Face Shields and Masks With Valves Ineffective Against Coronavirus

Face Shields and Masks With Valves Ineffective Against Coronavirus

The entire world is facing the threat of COVID-19 and the number of people affected by the disease has reached tens of millions. Govts across the globe have issued strict guidelines to reduce the spread of this highly communicable disease. Among all the precautions prescribed by health organizations, face masks are considered the most effective means to combat the virus spread, particularly if used in combination with regular hand hygiene and physical distancing. Wearing of masks across the globe has become the new normal.
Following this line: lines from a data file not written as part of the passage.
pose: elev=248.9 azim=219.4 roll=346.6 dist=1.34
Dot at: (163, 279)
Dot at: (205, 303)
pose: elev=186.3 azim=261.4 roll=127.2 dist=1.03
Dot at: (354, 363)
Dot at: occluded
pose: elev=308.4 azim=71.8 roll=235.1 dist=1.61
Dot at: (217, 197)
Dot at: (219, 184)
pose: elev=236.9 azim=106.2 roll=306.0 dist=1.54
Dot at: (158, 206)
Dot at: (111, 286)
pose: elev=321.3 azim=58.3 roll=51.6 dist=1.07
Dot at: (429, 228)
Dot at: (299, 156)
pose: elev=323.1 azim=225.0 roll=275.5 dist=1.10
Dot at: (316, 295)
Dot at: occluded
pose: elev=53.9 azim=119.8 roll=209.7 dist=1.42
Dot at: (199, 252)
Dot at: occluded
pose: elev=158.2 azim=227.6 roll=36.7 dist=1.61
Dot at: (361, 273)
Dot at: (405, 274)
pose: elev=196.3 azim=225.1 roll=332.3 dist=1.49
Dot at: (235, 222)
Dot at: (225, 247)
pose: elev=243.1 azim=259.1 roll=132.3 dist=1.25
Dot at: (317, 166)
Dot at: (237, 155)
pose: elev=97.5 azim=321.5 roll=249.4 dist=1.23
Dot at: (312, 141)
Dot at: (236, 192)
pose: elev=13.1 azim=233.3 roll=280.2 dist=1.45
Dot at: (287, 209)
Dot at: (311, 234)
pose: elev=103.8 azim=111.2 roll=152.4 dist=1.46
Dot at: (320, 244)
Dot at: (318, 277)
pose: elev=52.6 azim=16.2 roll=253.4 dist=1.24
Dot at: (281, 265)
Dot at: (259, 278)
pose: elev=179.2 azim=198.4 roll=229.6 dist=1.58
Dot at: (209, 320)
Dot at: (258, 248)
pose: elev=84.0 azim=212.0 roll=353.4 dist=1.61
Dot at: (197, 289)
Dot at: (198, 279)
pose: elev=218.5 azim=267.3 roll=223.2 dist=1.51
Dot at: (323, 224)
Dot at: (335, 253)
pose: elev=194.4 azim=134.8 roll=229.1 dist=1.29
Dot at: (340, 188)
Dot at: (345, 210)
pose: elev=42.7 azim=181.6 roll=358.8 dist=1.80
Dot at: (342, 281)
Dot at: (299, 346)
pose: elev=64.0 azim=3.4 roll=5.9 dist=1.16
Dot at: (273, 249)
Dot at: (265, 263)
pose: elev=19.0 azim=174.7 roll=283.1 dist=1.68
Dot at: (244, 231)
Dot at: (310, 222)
There is an increasing trend of substituting regular cloth masks or surgical masks with masks equipped with exhalation valves and clear face shields. However, a new study shows that face shields and masks with valves are ineffective against the severe acute respiratory syndrome coronavirus 2 (SARS-CoV-2) infection. Face shield and the N95 respirator mask that has one or two exhale ports or valves, still release infectious droplets into the air.

A new visualization shows why face shields and masks with exhalation valves may not be the best barriers for preventing the spread of COVID-19. Although face shields initially block droplets from a simulated cough, small droplets can easily move around the sides of the visor and eventually spread over a large area, according to the visualization, which is detailed in a study published in the journal Physics of Fluid.

Researchers at Florida Atlantic University used laser light to illuminate the flow of aerosols released when people coughed or sneezed. They used a mannequin to simulate coughing and sneezing while wearing both types of face coverings.


Their visualizations showed that a large number of potentially infectious droplets were able to escape from the exhale valve on N95s and around the edges of the face shields or visors.

There is an increasing trend of people substituting regular cloth or surgical masks with clear plastic face shields as well as using masks that are equipped with exhalation valves,” said Sid Verma, Ph.D., the lead author of the study. “A driving force for this increased adoption is better comfort compared to regular masks. However, face shields have noticeable gaps along the bottom and sides, and masks with exhalation ports include a one-way valve, which restricts airflow when breathing in but allows free outflow of air. The inhaled air gets filtered through the mask material, but the exhaled breath passes through the valve unfiltered.”

Health departments have already warned residents that N95 masks with valves or openings in the front aren’t safe. The US Centers for Disease Control and Prevention (CDC) does not recommend either of these as alternatives to cloth masks. They recommend using handsewn cloth masks, which are effective in blocking infectious droplets. Surgical masks are also recommended for higher efficacy and protection, but the health agency says that these masks are recommended for health care workers.

The CDC also released a guideline, discouraging the use of face shields only as a means to prevent the spread of the coronavirus. The health agency also said that masks with valves should not be used when a sterile environment is required.